In GRUs, a=C, hence if C is kept preserved over multiple further RNN blocks, isn’t a direct consequence of that, a will also be preserved, which is a big problem?
For example, consider a word predictor for the example Andrew uses:
"The cats, which already …, were full.
As the GRU proceeds to predicts and reaches cats, it decides it must preserve this activation/C so how does it go ahead with other predictions like which and already, because for both the activation entering is the same.
EDIT: I rewatched the video, and what I have understood is since C is a vector you can have only say one value representing the singular/plural saved and the other activations can change. Is this understanding correct, and is this what we observe in practice as well?
Hey,
my understanding is that in a regular RNN, the activation at sequence t theorically should have all the info regarding the previous one t-1, t-2, …, 0.
But in practice the issues is when t is big (in a large sentence for example) the info within the very first activations can hardly propagate all the way through.
In the GRU however, by adding a term (1-gamme_u).*c< t-1 > (or (1-Gamme_u).*a< t-1 > ) it helps info that are “important” from previous timesteps propagating all the way through.
Gamme_u is what makes the activations different for each timestep, and it depends on x < t >, I feel like it should be noted Gamme_u < t > to make it less confusing
1 Like
Hey, thanks for your reply.
Is that so. As in will Gamma_u really be different in each, the reason I am confused is because Andrew writes that for the plural activation to be saved, it have to be continuously near 0 as he has written in the bottom left. Or was that an extreme case?
to be sure I just rewatched the video, at 12:45 he says: in practice gamma won’t be exactly zero or one.
I think the case where it very close to 0 should be a special case.
That means the word t2 only depends on t1 (supposing all Gamma_u = 0 for any t between t2 and t1)
In the example of the video “the cats… were full”. If we say x(t2) = “were” and x(t1)=“cats”, this might be true in some sense “were” only depends on the state of “cats”.
But for the words that depends on many other words, then C should keep in memory many steps, and so Gamme_u won’t be zero or one.
Hey, so you’re right gamma_u can take any value between 0 or 1, Andrew asks to consider it to be exactly 0 or 1 for intuition purposes. So one can literally imagine the plural activation all the way through.
The explanation I have landed on is since gamma_u isn’t a single number but a vector the same size as the activations, i.e you have a gate for each value of the activations, which one you want to preserve and by what factor.
So gamma_u allows a path to completely save one particular activation from the previous layer and keep saving it. by staying 0 or 1.
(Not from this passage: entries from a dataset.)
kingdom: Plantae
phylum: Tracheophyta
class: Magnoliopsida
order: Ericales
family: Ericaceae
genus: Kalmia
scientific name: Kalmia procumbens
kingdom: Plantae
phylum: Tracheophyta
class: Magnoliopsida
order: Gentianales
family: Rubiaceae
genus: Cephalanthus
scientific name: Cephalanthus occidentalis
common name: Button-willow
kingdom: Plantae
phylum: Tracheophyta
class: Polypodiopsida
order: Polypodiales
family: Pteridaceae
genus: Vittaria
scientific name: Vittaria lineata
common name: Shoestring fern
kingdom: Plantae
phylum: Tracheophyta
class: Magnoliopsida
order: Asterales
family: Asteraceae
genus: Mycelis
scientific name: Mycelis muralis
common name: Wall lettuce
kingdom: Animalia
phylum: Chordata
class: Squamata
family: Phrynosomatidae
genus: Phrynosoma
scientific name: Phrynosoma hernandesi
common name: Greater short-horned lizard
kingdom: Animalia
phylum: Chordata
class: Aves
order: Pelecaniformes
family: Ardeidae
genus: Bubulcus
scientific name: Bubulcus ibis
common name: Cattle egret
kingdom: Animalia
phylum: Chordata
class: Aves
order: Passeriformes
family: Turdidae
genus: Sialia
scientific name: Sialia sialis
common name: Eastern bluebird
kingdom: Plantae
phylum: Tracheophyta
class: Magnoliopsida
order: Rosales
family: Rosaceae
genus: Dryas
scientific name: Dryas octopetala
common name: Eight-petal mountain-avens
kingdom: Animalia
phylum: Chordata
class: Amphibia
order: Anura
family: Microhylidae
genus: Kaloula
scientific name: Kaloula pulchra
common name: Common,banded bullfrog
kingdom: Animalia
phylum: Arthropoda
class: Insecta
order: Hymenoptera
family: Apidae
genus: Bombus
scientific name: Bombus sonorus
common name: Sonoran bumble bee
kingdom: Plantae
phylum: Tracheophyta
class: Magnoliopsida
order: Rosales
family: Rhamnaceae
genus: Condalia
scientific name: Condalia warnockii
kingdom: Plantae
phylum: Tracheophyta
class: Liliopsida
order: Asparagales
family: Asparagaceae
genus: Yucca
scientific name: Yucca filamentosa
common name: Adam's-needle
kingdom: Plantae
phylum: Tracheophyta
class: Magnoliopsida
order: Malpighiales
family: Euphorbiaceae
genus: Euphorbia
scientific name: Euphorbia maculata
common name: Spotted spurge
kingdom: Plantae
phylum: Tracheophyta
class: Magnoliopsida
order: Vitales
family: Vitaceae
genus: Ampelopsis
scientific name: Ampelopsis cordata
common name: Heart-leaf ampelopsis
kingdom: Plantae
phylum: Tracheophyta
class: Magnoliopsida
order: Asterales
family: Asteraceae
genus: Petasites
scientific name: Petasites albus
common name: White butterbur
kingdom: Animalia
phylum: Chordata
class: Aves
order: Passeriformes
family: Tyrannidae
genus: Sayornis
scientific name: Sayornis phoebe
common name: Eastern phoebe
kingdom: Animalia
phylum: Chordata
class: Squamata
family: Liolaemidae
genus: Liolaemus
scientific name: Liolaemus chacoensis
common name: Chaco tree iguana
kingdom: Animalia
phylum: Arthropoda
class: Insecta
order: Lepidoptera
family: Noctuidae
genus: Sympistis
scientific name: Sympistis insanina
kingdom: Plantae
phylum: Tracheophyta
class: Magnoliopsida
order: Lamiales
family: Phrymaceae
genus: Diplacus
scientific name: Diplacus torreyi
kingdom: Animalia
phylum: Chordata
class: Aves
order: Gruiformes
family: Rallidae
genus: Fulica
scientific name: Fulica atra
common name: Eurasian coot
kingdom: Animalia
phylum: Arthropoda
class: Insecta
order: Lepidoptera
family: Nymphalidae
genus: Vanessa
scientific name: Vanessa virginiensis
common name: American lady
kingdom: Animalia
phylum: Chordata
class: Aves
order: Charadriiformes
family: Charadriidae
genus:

The confusion I had was I thought the activations would be completely same as the previous in the 0 or 1 case. But this is solved by understanding all activations and gates are vectors. So the network can learn to save only one particular value but change all others by any degree.
I’d appreciate if a mentor could close this up for us. @paulinpaloalto @TMosh @kenb
Hi, it’s me again,
The thing is if Gamma_u is 0 (namely the zero vector) , then it’s just the same activation as the previous time step. So for anything to change, gamma_u must not be 0 (vector). But I agree that it is possible some of the elements in Gamma_u are close to zeros.
However as it acts on activations, it’s hard to say which component tracks what, because I think all the info (tracked by the activations) are kinda mixed and distributed to all the elements.
But yea, I’d like to hear other people thoughts as well.
Yes, exactly. You’re right. That’s why I wanted to know if in practice do some go super close to zeros or ones, or is everything usually grey.